/tf-cpp-pose-estimation

Tensorflow C++ examples for Visual Studio. Features Pose Estimation and various techniques to utilize the Tensorflow C++ interface

Primary LanguageC++

PoseLab

Load your favorite movie clip or camera feed and play with the inference parameters to optimize fps & quality. Use the source bar on the right to select a video stream and adjust the inference parameters with the buttons on the right.

Tinf shows the inference duration, FPSp the complete roundtrip time for each frame.

PoseLab

The app has been developed with Qt 5 and OpenCV on Visual Studio. To build it,

  • clone this repository
  • grab the TensorFlow r1.10 binaries from here
  • clone the lib project
  • copy the tensorflow folder into the lib folder
  • download OpenCV 4.1.0 and drop it into the lib dir as well (you have to name it opencv-4.1.0)
  • install Qt 5.13.0 into the lib folder to lib/Qt/
  • Build with Visual Studio 2019

TensorFlow based Human Pose Estimation in C++

This project demonstrates usage of the TensorFlow C++ interface for pose estimation.

Freeriding

Inference, models and post-processing steps have been ported from Python to C++ from the tf-pose-estimation project, which in turn has been inspired by OpenPose.

Dependencies

External libraries are referenced by msbuild targets within the lib project at https://github.com/jenshemprich/lib in order to link against the right library versions for each build configuration and to setup the executable path for running and debugging.

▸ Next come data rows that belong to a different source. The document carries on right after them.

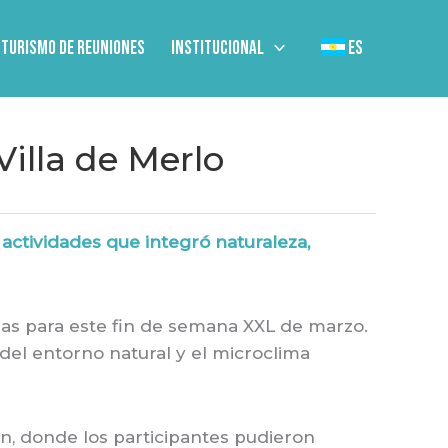
Turismo de Reuniones
Institucional
ES
Villa de Merlo
actividades que integró naturaleza,
das para este fin de semana XXL de marzo.
del entorno natural y el microclima
n, donde los participantes pudieron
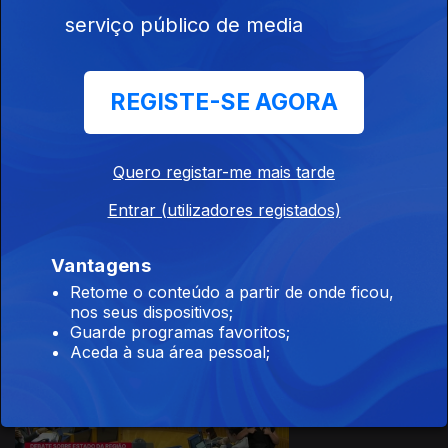
serviço público de media
18 jul. 2026
REGISTE-SE AGORA
Quero registar-me mais tarde
Entrar (utilizadores registados)
17 jul. 2026
Vantagens
Retome o conteúdo a partir de onde ficou,
nos seus dispositivos;
Guarde programas favoritos;
Aceda à sua área pessoal;
16 jul. 2026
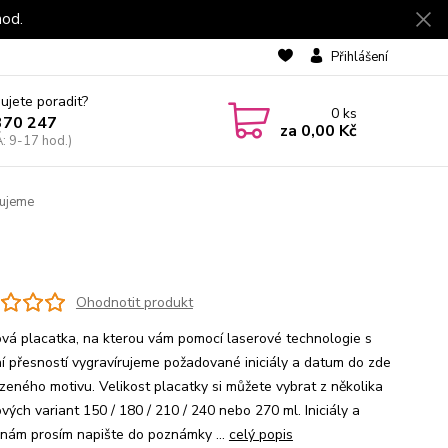
hod.
Přihlášení
ujete poradit?
0
ks
370 247
za
0,00 Kč
: 9-17 hod.)
kujeme
Ohodnotit produkt
vá placatka, na kterou vám pomocí laserové technologie s
ní přesností vygravírujeme požadované iniciály a datum do zde
zeného motivu. Velikost placatky si můžete vybrat z několika
vých variant 150 / 180 / 210 / 240 nebo 270 ml. Iniciály a
nám prosím napište do poznámky ...
celý popis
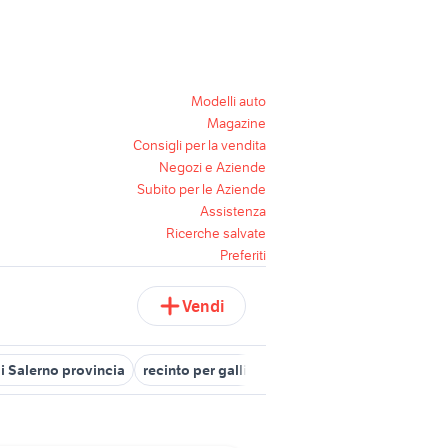
Modelli auto
Magazine
Consigli per la vendita
Negozi e Aziende
Subito per le Aziende
Assistenza
Ricerche salvate
Preferiti
Vendi
li Salerno provincia
recinto per galline
galline animali Sassari p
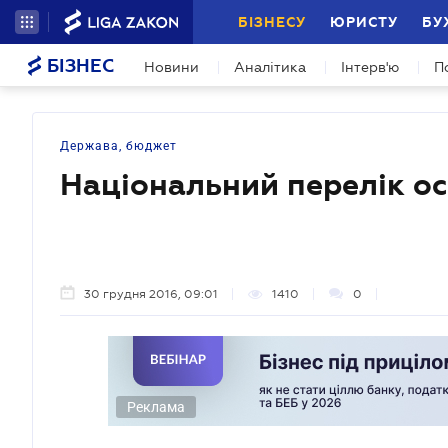
БІЗНЕСУ
ЮРИСТУ
БУ
БІЗНЕС
Новини
Аналітика
Інтерв'ю
П
Держава, бюджет
Національний перелік ос
30 грудня 2016, 09:01
1410
0
Реклама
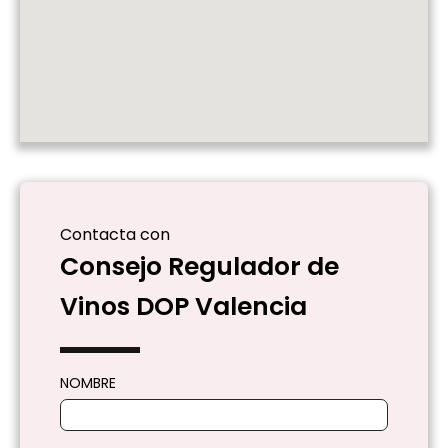
Contacta con
Consejo Regulador de
Vinos DOP Valencia
NOMBRE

Download 3rd-party libraries

  • Clone the lib repository into the same folder as this project.
  • Download and copy OpenCV-Release to the OpenCV-4.0.1 directory within the Lib folder.
  • Follow the instructions to build AVX/AVX2/CUDA versions of the TensorFlow library for Windows. It takes a few hours to build each configuration - about half a day or so for all, so plan ahead.

Download the inference models

For the time being, I'm using existing models (mobilenet_thin, cmu) from here. Follow the instructions there to download them and place them in the models folder.

Build the project

Open the Visual Studio solution file and rebuild all.

How does it work

An in-depth article about the underlying algorithm can be found here. With that knowledge, you can easily follow the code in PoseEstimator.cpp. It's a three-step process consisting of:

  1. Inference to retrieve heat maps and part affinity fields.
  2. Post-processing to retrieve coordinate candidates
  3. Coco model creation from the coordinate candidates by reducing candidates, turn them into body part lists and output a coco model for each recognized pose.

Inference uses the same model, so it's exactly the same, but the post-processing implementation is slightly different from the Python code. In Python you pass operators as parameters to session.run(). In the TensorFlow C++ interface you have to define them in a separate graph, and then merge it with the inference graph. The session can then be created from a single graph that contains all operators.

I've got some trouble with using the inference output as a direct input for the post procesisng, because my TensorFlow build crashed on me when assigning a named node from the inference graph as an input for the slice operator.

For the time being, that issue is worked around by assigning the inference output to an intermediate add op, or alternatively by splitting up the processing into 2 session runs (one for inference, one for post-processing). The issue is isolated in a couple of unit tests, to look into it later on.

The TensorFlow-related part of the post-processing was relatively straightforward, the most time consuming part was to create the gaussian kernel for the convolution filter with Eigen instead of Numpy.

Because the C++ ops::where() operator outputs coordinates directly instead of producing another NHWC tensor (as the Python op tf.where does), the coco model creation becomes slightly less complex than in the original code. Besides some refactoring to turn the original Python extension code into a C++ class, the outer loops to gather the peak infos from the coordinates tensor have been replaced by a sort statement to get the coordinates into the right order - the subsequent stages of the algorithm assume a distinct sequence of coco parts.